Iontophoresis implies the application of small amounts of physiologically acceptable current to drive drug molecules into and across skin. Two mechanisms, viz. electrorepulsion and electroosmosis, are primarily responsible for drug delivery enhancement by iontophoresis.

Electrorepulsion is predominantly responsible for the delivery of charged drug molecules across the skin. When a charged molecule is placed under an electrode of the same polarity, the repulsion between like charges drives the charged molecule through the skin. Electroosmosis is the net flow of water from the anode to the cathode under the influence of an electric current (Guy et al., 2000).

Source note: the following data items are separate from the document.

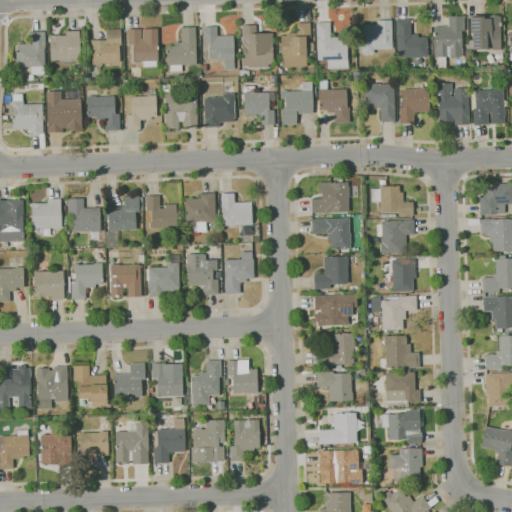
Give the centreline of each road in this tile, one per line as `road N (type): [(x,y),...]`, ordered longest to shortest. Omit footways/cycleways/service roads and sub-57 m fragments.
road 1 (residential): [(511,157),(0,168)]
road 2 (residential): [(277,157),(287,511)]
road 3 (residential): [(446,160),(460,488)]
road 4 (residential): [(286,492),(0,501)]
road 5 (residential): [(282,327),(0,335)]
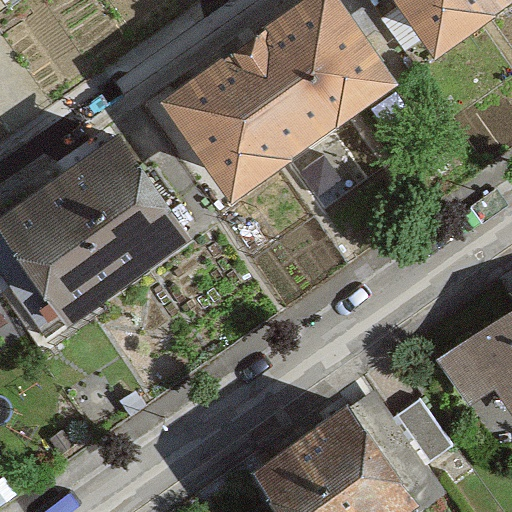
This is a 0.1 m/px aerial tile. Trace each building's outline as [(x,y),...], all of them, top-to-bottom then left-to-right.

The use of iontophoresis for the systemic delivery of new peptides and protein therapeutic agents has attracted considerable recent interest from the biotechnology industry. Oral delivery results in protein denaturation in the acidic conditions of the stomach, as well as degradation by gastrointestinal enzymes, leading to poor bioavailability. Therefore, the ability of iontophoresis to deliver drugs of relatively high molecular weights in a controlled and reliable fashion is an issue of great importance.

After activating the RED by applying diluted solution on the upper side of RED, the ionic current with electro-osmosis moved from the anode to the cathode. Active ingredients, such as drugs and cosmetics, can thus be administrated into the skin.

We tested whether a RED-producing current could maintain an open circuit on porcine skin. We measured the current density through porcine skin. The maximum current density was 260 μA/cm⁻² through porcine skin, and the resistance was ∼5 kΩ (data not shown). As a reference point, the resistance of human skin on the arms and the backs of hands for three men was 270–360 Ω. We assumed that the RED-producing current can be used for the iontophoresis of drugs or chemicals.

FITC-PLL has a negative charge with variable molecular weight; we synthesized it at ∼1000 g/mol. It is well-known as chemicals which have difficultly penetrating the skin barrier via passive diffusion due to their size and charge (Turner et al., 1997).

It is therefore concluded that the RED system allows enhanced transdermal drug delivery within a short time relative to passive diffusion, which implies a simple application of drugs on the skin. Thus, we suggest that the herein developed RED system may be used practically for transdermal drug delivery or as a functional cosmetic patch.

In conclusion, the current generated from RED has been successfully used in iontophoretic drug delivery. Although molecular weight of chemicals, we used was relatively high (> 500 g/mol), transdermal delivery was still enhanced significantly. The RED system we modified was cheap, eco-friendly, and disposable, because it is composed of only fabric, salt, and ion exchange membranes. We propose that RED-producing current should be available for an iontophoretic cosmetic or drug patch.

Declaration of interest

The authors report no declarations of interest.